En ese marco, los especialistas informaron que el 60% de los pacientes dio una respuesta "potente" en las primeras semanas posteriores a la infección, pero después de tres meses solo el 16,7% mantenía un nivel alto de anticuerpos neutralizadores del COVID-19 y algunos de ellos ni siquiera tenían una cantidad detectable en la sangre.
Estas conclusiones por el momento no fueron objeto de examen por parte de otros colegas científicos. El estudio sugiere por lo tanto que no se puede dar por descontada la inmunidad -capaz de proteger el organismo contra nuevas infecciones- tras haber superado una primera vez la enfermedad. Este es el caso de otros virus como la gripe. Los expertos que no participaron en estos trabajos, por su parte, estimaron que estos resultados pueden influir en cómo los gobiernos preparan la nueva fase frente a la pandemia, incluida la fabricación de una vacuna.
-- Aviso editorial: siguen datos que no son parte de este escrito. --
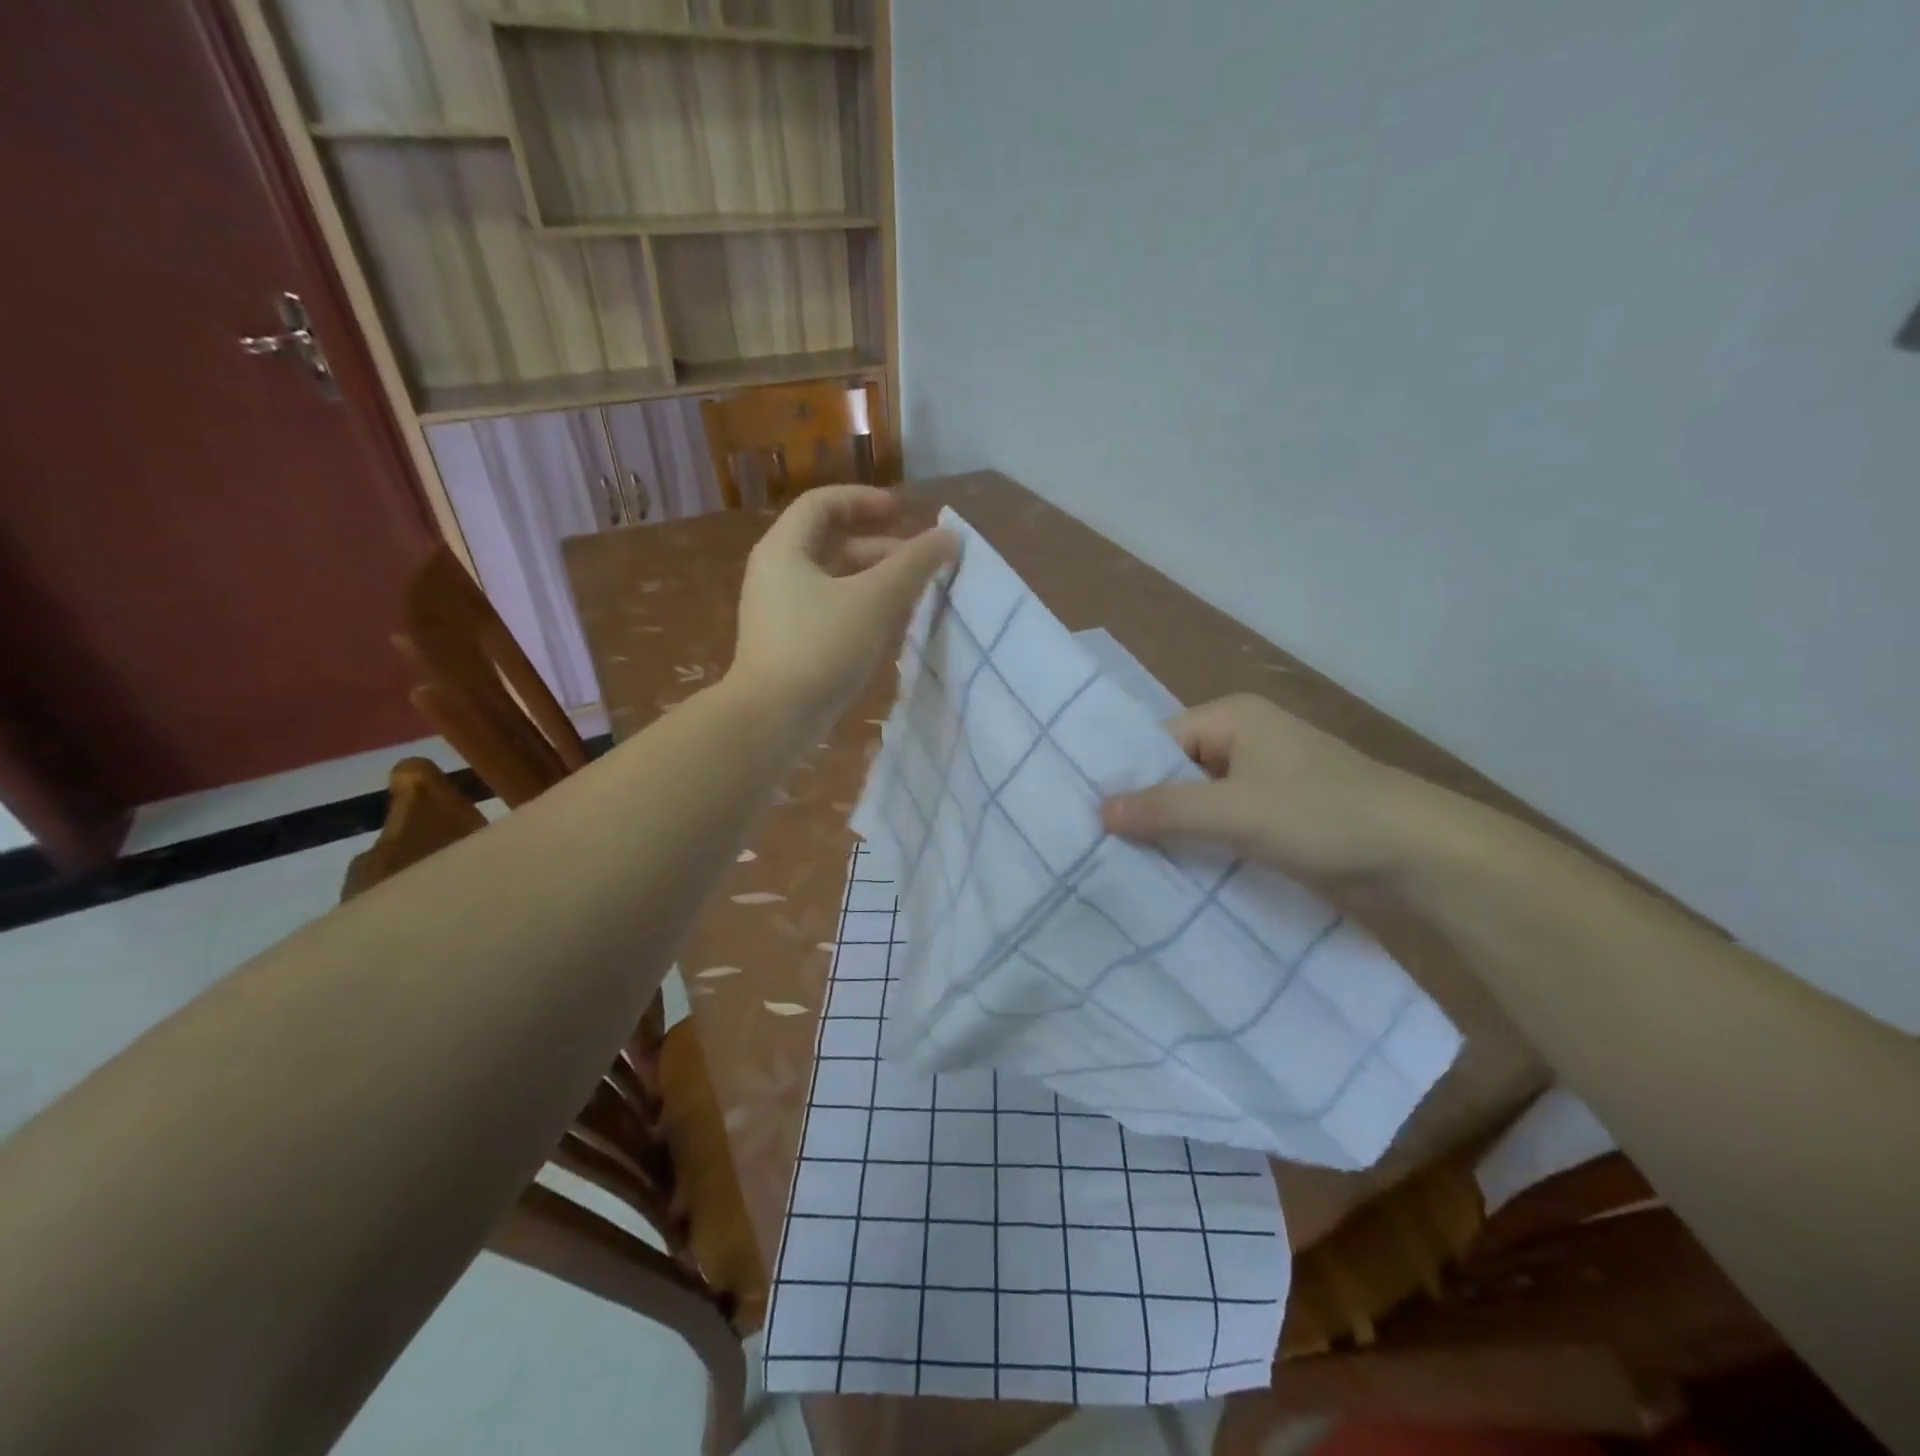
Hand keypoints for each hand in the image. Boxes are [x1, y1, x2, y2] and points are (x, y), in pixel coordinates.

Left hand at [730, 486, 957, 729]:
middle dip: (876, 546)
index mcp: (784, 549)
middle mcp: (774, 573)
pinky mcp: (785, 643)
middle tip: (915, 560)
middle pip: (827, 541)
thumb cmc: (821, 647)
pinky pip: (825, 608)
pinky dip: (857, 606)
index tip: (902, 512)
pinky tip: (885, 628)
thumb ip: (914, 564)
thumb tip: (948, 537)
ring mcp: (777, 610)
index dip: (864, 500)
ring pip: (829, 579)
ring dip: (870, 579)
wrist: (773, 718)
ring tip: (909, 595)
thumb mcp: (875, 600)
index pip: (822, 503)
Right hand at [1100, 694, 1437, 883]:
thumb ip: (1165, 809)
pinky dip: (1204, 846)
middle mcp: (1245, 740)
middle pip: (1177, 773)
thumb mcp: (1234, 811)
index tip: (1093, 818)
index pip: (1159, 742)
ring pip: (1200, 803)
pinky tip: (1174, 874)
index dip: (1128, 778)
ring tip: (1126, 865)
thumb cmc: (1322, 815)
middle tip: (1101, 846)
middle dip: (1149, 809)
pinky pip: (1225, 825)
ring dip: (1176, 833)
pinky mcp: (1278, 816)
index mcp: (1233, 718)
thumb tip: (1100, 810)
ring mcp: (1264, 780)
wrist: (1417, 856)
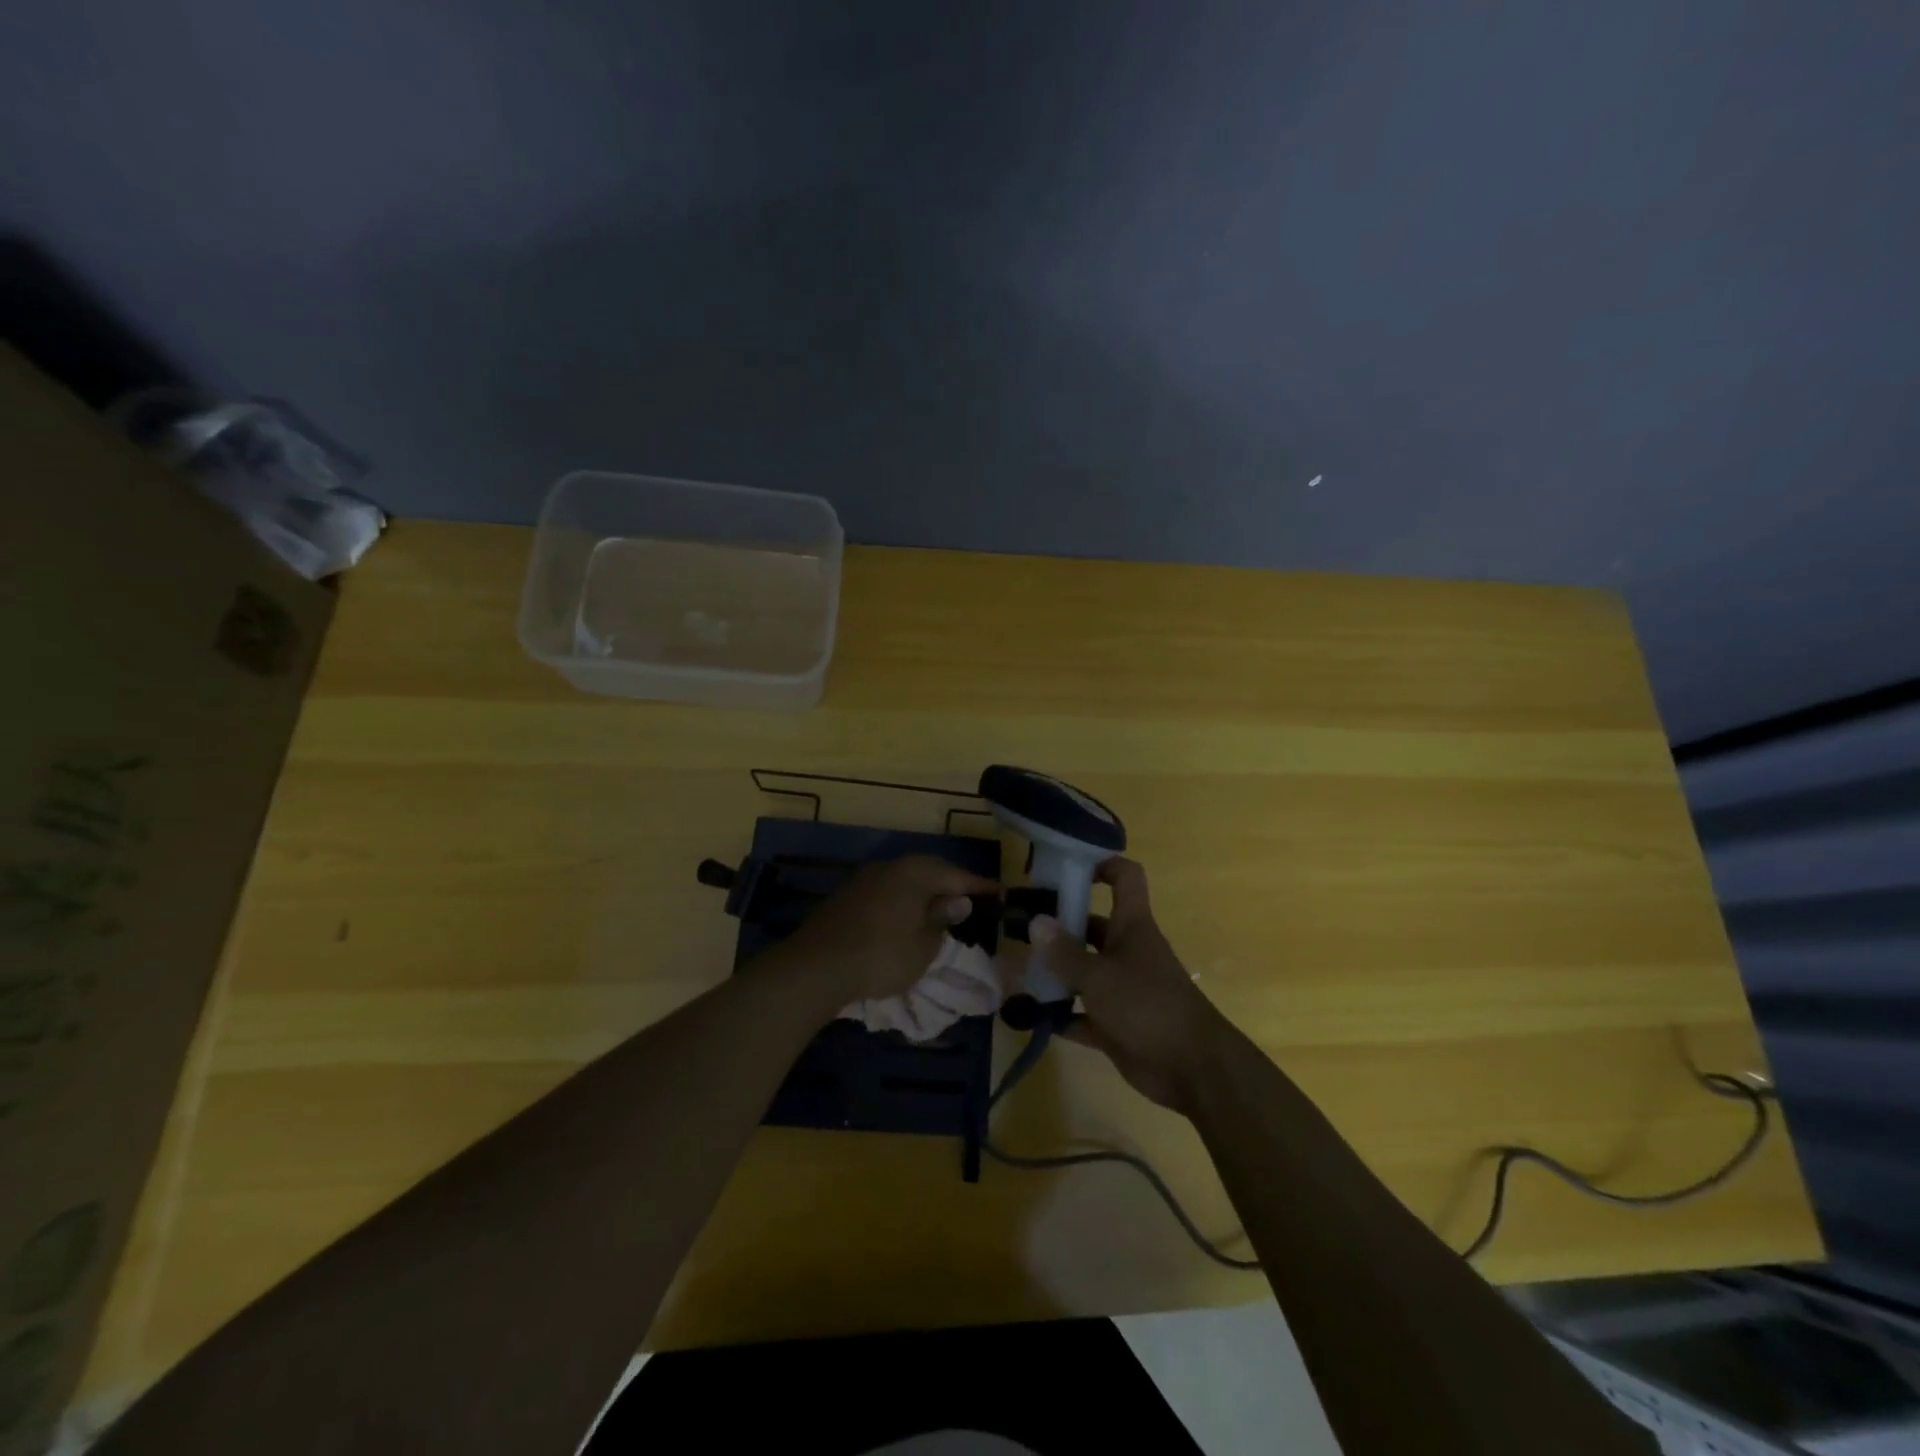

El estudio "subraya la necesidad de comprender mejor cómo funciona la respuesta inmune protectora (al coronavirus) para poder desarrollar una vacuna eficaz", dijo Lawrence Young, profesor de oncología médica en la Universidad de Warwick en el Reino Unido. En esa línea la doctora Katie Doores, autora principal del estudio, al diario británico The Guardian, explicó que "si a la infección se responde con niveles de anticuerpos que disminuyen en dos o tres meses, la vacuna hará potencialmente lo mismo y una sola inyección no será quizás suficiente".
El sistema inmune tiene múltiples formas de combatir el coronavirus, pero si los anticuerpos son la línea principal de defensa, los hallazgos sugieren que las personas podrían reinfectarse en ondas estacionales y que las vacunas pueden no protegerlos por mucho tiempo. Además, revelaron que los niveles de anticuerpos aumentaron más y duraron más en pacientes con casos graves. Esto puede deberse a que los pacientes tienen más virus y producen más anticuerpos para combatir la infección.
Hay otros cuatro tipos de coronavirus en circulación generalizada, que causan el resfriado común. "Una cosa que sabemos sobre estos coronavirus es que las personas pueden reinfectarse con bastante frecuencia", aseguró el profesor Stuart Neil, coautor de la investigación, y añadió: "Lo que debe significar que la inmunidad protectora que las personas generan no dura mucho tiempo. Parece que SARS-CoV-2, el virus que causa el COVID-19, podría estar cayendo en ese patrón también".
Para el profesor Jonathan Heeney, virólogo de la Universidad de Cambridge, el estudio confirmó una creciente evidencia de que la inmunidad al COVID-19 es de corta duración. "Lo más importante es que pone otro clavo en el ataúd del peligroso concepto de inmunidad colectiva", manifestó el especialista.
"No puedo subrayar lo importante que es que el público entienda que infectarse con este virus no es algo bueno. Algunos de los ciudadanos, especialmente los jóvenes, se han vuelto un tanto arrogantes acerca de infectarse, pensando que contribuirían a la inmunidad colectiva. No solo se pondrán en riesgo y a otros al infectarse y perder la inmunidad, sino que incluso pueden exponerse a un mayor riesgo de enfermedad pulmonar más grave si se infectan nuevamente en los próximos años", cerró el experto.